Хотя Одоевцева и писала Адамовичу, что прячет его письма в особый ящик и тщательно их бережет, он сомневался в этом недаром. Письма сохранились не в лучшем виде. Часть их утрачена, другие сохранились не целиком (письма 18, 19, 39, 42, 47, 53, 54): кое-где по неизвестным причинам части страниц отрезаны, а иногда не хватает целых страниц (в частности, одна из страниц была обнаружена в Калифорнии, — Одоевцева послала В.Ф. Маркову автограф «самого Адамовича», о другой упоминает Р.Б. Гуль в письме Адамовичу от 11 апреля 1958 г.: «Ир<ина> Вл<адимировна> даже приложила вырезку из Вашего письма» (Beinecke. Roman Gul’ Papers. Gen MSS 90. Box 18. Folder 412). Местонахождение обратныхписемнамнеизвестно. Возможно, Адамович не шутил, говоря, что по прочтенииу ничтожаетвсе приходящие к нему письма. Как бы там ни было, и то, что сохранилось, представляется нам весьма любопытным документом эпохи.

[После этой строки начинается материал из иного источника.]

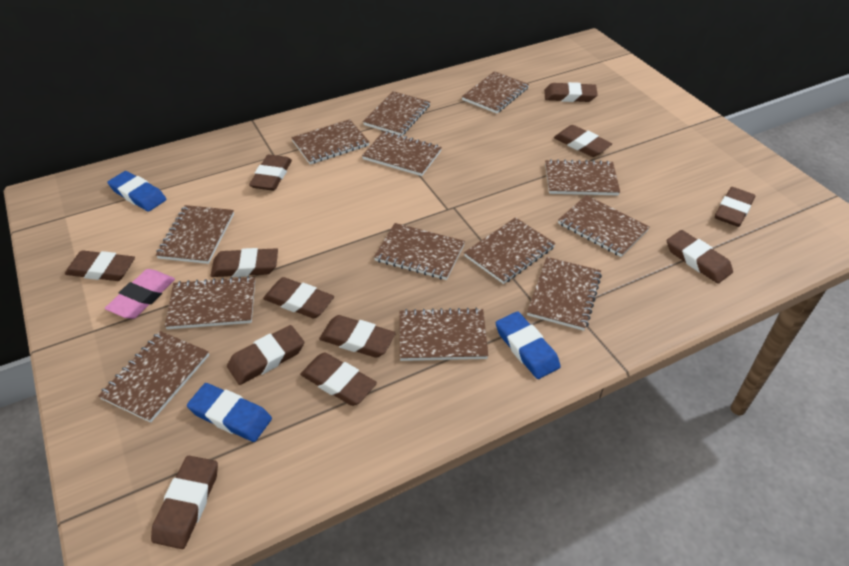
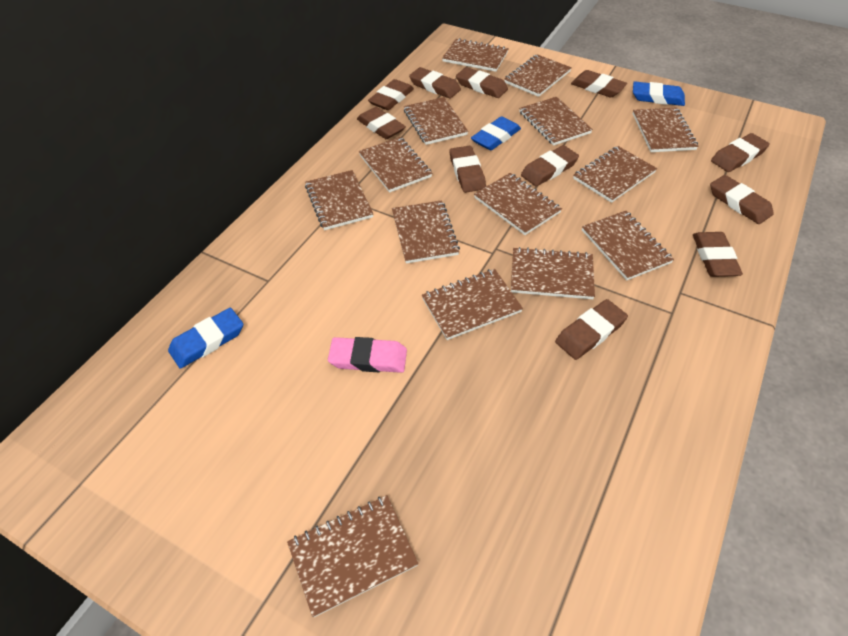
brown eraser: [65,250,135,281] [151,456,218,549] [210,248,278,277] [227,325,304,385] [249,155,292,191] [263,277,334,318] [300,352,377,406] [319,315,396,358] [544,82,598,102] [554,125,612,157] [667,230,733,283] [715,187,755,227] = 12 -> [357,107,406,139] [368,79,414,110] [409,67,461,99] [450,146,486,193] [456,67,508,98] [521,145,579,186] [555,299,628,360] [571,70,627,97] [693,232,743,277] [710,175,774,224] [711,133,770,172] = 11
brown notebook: [98,331,209,423] [156,205,234,264] [165,276,255,329] [291,119,369,164] [362,131,442,176] [363,91,430,136] [374,223,465,280] [399,308,488,361] [462,71,529,114] [464,217,556,284] [527,257,602,331] [545,159,620,195] [558,195,649,257] = 13 -> [287,495,419,617] [305,170,373,230] [359,137,432,193] [392,200,460,264] [404,97,468,145] [422,269,523,340] [442,38,509,72] [474,173,562,235] [504,54,572,97] [511,247,595,299] [519,97,593,146] [573,146,657,203] [582,211,674,280] [633,107,698,152] = 14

О взаимоотношениях трех поэтов на протяжении 1955–1958 гг. лучше всего расскажут сами письма, а здесь остается только привести эпилог этой истории.
Георгий Иванов умер 27 августа 1958 г.
4 сентября 1958 г. Адамович писал С.Ю. Прегель: «Я был в Hyeres на похоронах Георгия Иванова. Она, “вдова”, — ей как— то не идет это слово! — растеряна и недоумевает: что ей делать дальше? Показала мне записку, оставленную Жоржем для распространения после его смерти. Он, по ее словам, предназначал ее для печати. По-моему, печатать в газетах ее нельзя, и она, Ирина, с этим согласилась. Я Вам ее списываю и прилагаю. Что, по-Вашему, можно с ней сделать? Мне записка не очень нравится по тону, но это вопрос другой и значения не имеет. Ирина хотела бы ее распространить, а главное, — она мечтает уехать в Америку, и ей обещан даровой билет. Но, кроме билета, нужна виза, affidavit (даже если на время — 6 месяцев, “а там видно будет”) и т. п. Я сейчас ее делами немножко занимаюсь и хотел бы знать, как Вы относитесь к мысли об Америке и кто и как мог бы в этом деле помочь и содействовать? Друзей у нее мало, и она это знает, что растерянность ее и увеличивает.